Has the advantages that: as shown in fig. 1, the method for recognizing an unknown emotional state of a speech signal according to the present invention extracts a sublingual feature of a speech segment signal sample with unknown emotional state information, and performs classification and decision by a method of synthesizing a classifier in combination with semantic embedding of an emotional state label. Specifically, in the training stage, the sublingual features are extracted from a known emotion category training speech segment sample, meanwhile, the known emotion category prototype weight is obtained through processing according to the known emotion category name, and then the optimal virtual classifier is obtained through solving by combining with the known emotion category training speech segment sample label; and in the testing stage, an optimal virtual classifier is used, and the unknown emotion classification judgment is carried out on the testing sample by combining the secondary language features of the unknown emotion classification testing corpus sample and the unknown emotion classification prototype weight.

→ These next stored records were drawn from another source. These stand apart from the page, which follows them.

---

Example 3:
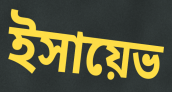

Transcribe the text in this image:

ইসায়েভ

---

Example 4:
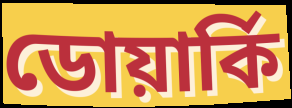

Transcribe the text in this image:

ডোয়ার্কি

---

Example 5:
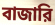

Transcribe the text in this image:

The existing speech emotion recognition method has two problems: for a general SER method, the method can be only used for identifying the emotion class providing a sample in a training set, and the identification processing of an unknown class has problems; although solutions have been presented in the work on unknown emotion recognition of speech signals, successful implementation of the solutions still relies on adequate labeling of the dimensions of the emotion space of the training sample.

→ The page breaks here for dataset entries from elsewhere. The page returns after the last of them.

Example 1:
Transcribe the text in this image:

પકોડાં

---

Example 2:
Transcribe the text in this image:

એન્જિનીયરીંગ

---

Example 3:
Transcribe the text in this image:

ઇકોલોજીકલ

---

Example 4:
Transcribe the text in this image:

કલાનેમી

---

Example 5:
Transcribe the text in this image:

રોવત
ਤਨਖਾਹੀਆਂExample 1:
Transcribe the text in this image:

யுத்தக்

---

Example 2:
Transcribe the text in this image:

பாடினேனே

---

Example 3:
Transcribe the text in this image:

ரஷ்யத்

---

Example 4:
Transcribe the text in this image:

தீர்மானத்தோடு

Therefore, the method for recognizing the unknown emotion of the voice signal, which is disclosed by the invention, adopts the method for recognizing the unknown emotion of the voice signal based on the synthesis classifier and semantic embedding, and can provide help for the cognition of the unknown emotion in the voice signal on the basis of not increasing the cost of manual labeling, so that the unknown emotion in the voice can be effectively recognized.

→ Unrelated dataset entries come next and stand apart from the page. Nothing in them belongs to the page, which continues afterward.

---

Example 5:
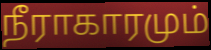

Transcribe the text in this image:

நீராகாரமும்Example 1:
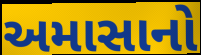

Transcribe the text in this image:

અમાસાનો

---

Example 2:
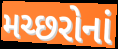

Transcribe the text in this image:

મચ્છરોનાં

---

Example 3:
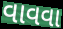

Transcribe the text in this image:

વાવવા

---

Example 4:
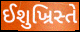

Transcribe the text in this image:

ઈશુખ્રિસ્તે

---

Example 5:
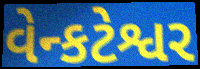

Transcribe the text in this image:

વેન્કટેશ્વર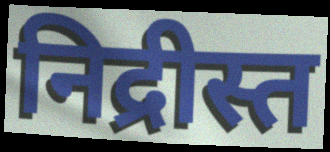
निद्रीस्त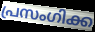
പ്രസംഗിക്ക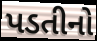
પડતીનોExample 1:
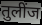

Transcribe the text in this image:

तुलींज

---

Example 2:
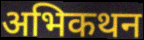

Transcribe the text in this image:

अभिकथन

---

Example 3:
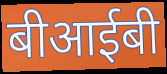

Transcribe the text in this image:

बीआईबी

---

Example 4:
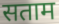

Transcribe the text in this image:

सताम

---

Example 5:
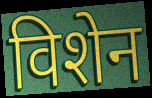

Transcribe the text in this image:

विशेनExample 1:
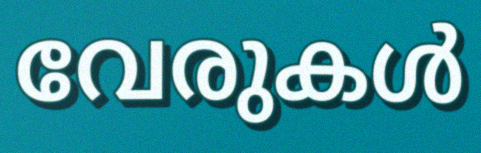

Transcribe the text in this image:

വേരുകൾ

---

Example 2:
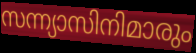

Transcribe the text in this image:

സന്ന്യാസിനിമാരും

Experiments prove that the method for recognizing the unknown emotion voice signal is provided based on semantic embedding in the aspect of voice signal emotion recognition, and the unknown emotion can be effectively distinguished aiming at the voice signal.
Drawings
Fig. 1 is a flow chart of a method for recognizing an unknown emotional state of a speech signal according to the present invention.
Detailed Description
The present invention will be further described with reference to the accompanying drawings and the detailed description.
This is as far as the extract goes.